### [Entries shown]
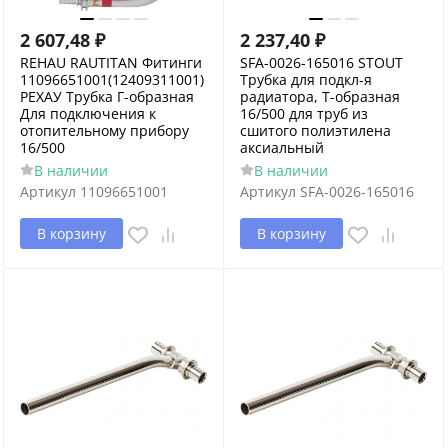
2 607,48
₽
2 237,40
₽
REHAU RAUTITAN Фитинги
SFA-0026-165016 STOUT
11096651001(12409311001)
Трубка для подкл-я
РЕХАУ Трубка Г-образная
радиатора, Т-образная
Для подключения к
16/500 для труб из
отопительному прибору
сшитого полиэтилена
16/500
аксиальный
В наличии
В наличии
Артикул
11096651001
Артикул
SFA-0026-165016
В корзину
В корзину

### [Task instructions]
Report each line of the material in which the string "Трубка" occurs.

### [Answer to this task]
Трубка для подкл-я
РЕХАУ Трубка Г-образная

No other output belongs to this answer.